The comparisons between the three treatments would have been more effective if less crude measures of sleep had been used. In practice, waking state had virtually only two categories. In a future trial, it would be desirable to devise a five point scale for each of the different measures of sleep. However, it would be necessary to determine whether patients could cope realistically with the extra options when asked to make the selection on their own. In the present trial, many had problems in keeping their diary cards. Closer supervision of sleep could also result in better measures; however, this would have the disadvantage of requiring the patient to sleep in unfamiliar surroundings and this might result in a disturbance of sleep.
Also, the results would not necessarily apply to general practice patients in their homes.
Since a large number of significance tests have been performed, one or more of the significant results may have arisen by chance alone and so these should be viewed with caution. The main conclusion is that by the end of the trial autohypnosis on its own appeared to be at least as effective as a placebo or Mogadon; it appeared to be superior as far as the quality and duration of sleep was concerned amongst patients prepared to accept treatment by authohypnosis. A larger trial, including if possible a comparison with general supportive discussion, would be useful to further elucidate the effectiveness of autohypnosis.
Summary
The effectiveness of autohypnosis, nitrazepam (Mogadon, 5 mg) and a placebo were compared in the treatment of insomnia in general practice. Eighteen patients were randomly allocated to receive either Mogadon for two weeks followed by placebo for two weeks, or placebo followed by Mogadon. During weeks five to eight, patients continued to receive the same tablets as they had during weeks three to four and were taught autohypnosis during weeks five
and six. Patients continued with autohypnosis in weeks seven and eight, and also in weeks nine and ten by which time all tablets had been withdrawn. Both doctor and patient were ‘blind’ as to the exact nature of the tablets which a patient was receiving at a particular time.

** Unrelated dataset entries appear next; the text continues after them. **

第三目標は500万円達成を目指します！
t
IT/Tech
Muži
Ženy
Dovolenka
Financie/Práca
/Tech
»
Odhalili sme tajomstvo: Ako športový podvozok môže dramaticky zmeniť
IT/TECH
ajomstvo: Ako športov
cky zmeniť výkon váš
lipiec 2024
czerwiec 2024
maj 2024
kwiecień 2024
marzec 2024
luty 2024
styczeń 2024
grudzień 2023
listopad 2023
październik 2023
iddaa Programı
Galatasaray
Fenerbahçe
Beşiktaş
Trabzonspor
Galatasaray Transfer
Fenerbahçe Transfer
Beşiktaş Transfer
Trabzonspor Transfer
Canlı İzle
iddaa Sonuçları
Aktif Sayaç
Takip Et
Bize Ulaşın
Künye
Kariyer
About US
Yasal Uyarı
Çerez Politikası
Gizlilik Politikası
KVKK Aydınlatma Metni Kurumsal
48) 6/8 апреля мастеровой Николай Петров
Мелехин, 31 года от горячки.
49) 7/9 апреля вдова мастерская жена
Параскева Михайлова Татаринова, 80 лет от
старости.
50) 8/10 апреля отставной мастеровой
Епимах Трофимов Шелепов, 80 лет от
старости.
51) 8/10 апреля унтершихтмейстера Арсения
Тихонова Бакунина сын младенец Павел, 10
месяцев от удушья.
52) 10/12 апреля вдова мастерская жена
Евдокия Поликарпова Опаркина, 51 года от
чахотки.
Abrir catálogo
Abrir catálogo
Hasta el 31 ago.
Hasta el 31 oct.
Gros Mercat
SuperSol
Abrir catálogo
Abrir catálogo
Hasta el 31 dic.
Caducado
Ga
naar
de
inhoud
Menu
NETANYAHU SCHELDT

With respect to waking state, no significant differences were found between the placebo, Mogadon and autohypnosis. Patients slept significantly longer when on autohypnosis alone than when they received the placebo. Significantly more patients had a normal night’s sleep when on autohypnosis alone than when they received the placebo or Mogadon. There was a tendency for autohypnosis to reduce the time taken to go to sleep. In view of the small number of patients in this trial and the number of significance tests performed, it would be useful if a larger trial could confirm (or otherwise) these results amongst patients willing to accept treatment by autohypnosis.